# Your instructions
Write all of the entries out again exactly, but not the images.

# Data to examine
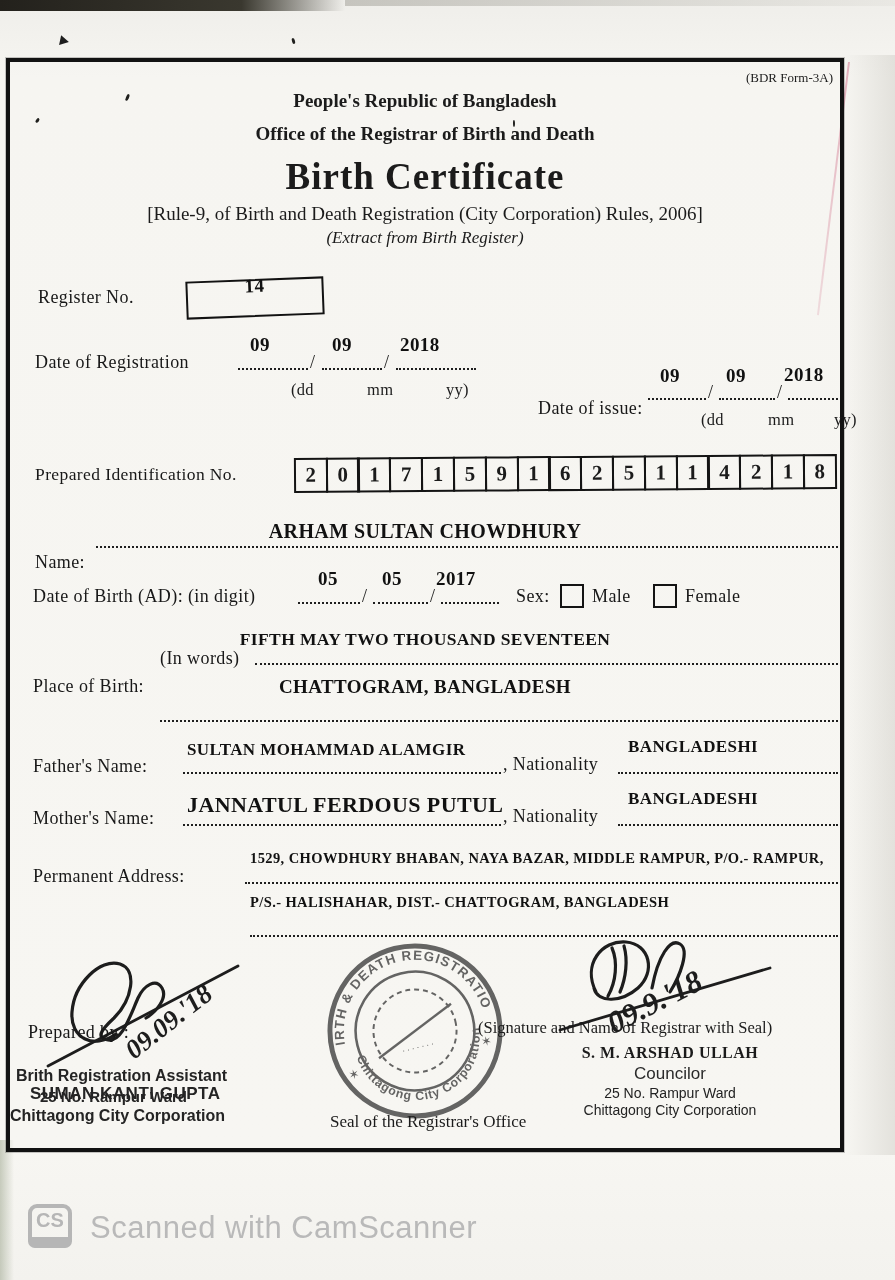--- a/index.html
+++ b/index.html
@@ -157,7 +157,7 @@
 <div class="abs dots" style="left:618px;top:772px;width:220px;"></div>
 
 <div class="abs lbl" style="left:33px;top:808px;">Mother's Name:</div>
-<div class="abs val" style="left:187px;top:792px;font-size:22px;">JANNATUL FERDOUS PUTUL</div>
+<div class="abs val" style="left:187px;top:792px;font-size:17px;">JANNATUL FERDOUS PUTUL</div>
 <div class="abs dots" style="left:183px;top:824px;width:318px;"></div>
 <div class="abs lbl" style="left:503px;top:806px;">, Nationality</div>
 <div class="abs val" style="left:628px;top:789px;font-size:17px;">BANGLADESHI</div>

# Result
--- a/index.html
+++ b/index.html
@@ -157,7 +157,7 @@
 <div class="abs dots" style="left:618px;top:772px;width:220px;"></div>
 
 <div class="abs lbl" style="left:33px;top:808px;">Mother's Name:</div>
-<div class="abs val" style="left:187px;top:792px;font-size:22px;">JANNATUL FERDOUS PUTUL</div>
+<div class="abs val" style="left:187px;top:792px;font-size:17px;">JANNATUL FERDOUS PUTUL</div>
 <div class="abs dots" style="left:183px;top:824px;width:318px;"></div>
 <div class="abs lbl" style="left:503px;top:806px;">, Nationality</div>
 <div class="abs val" style="left:628px;top:789px;font-size:17px;">BANGLADESHI</div>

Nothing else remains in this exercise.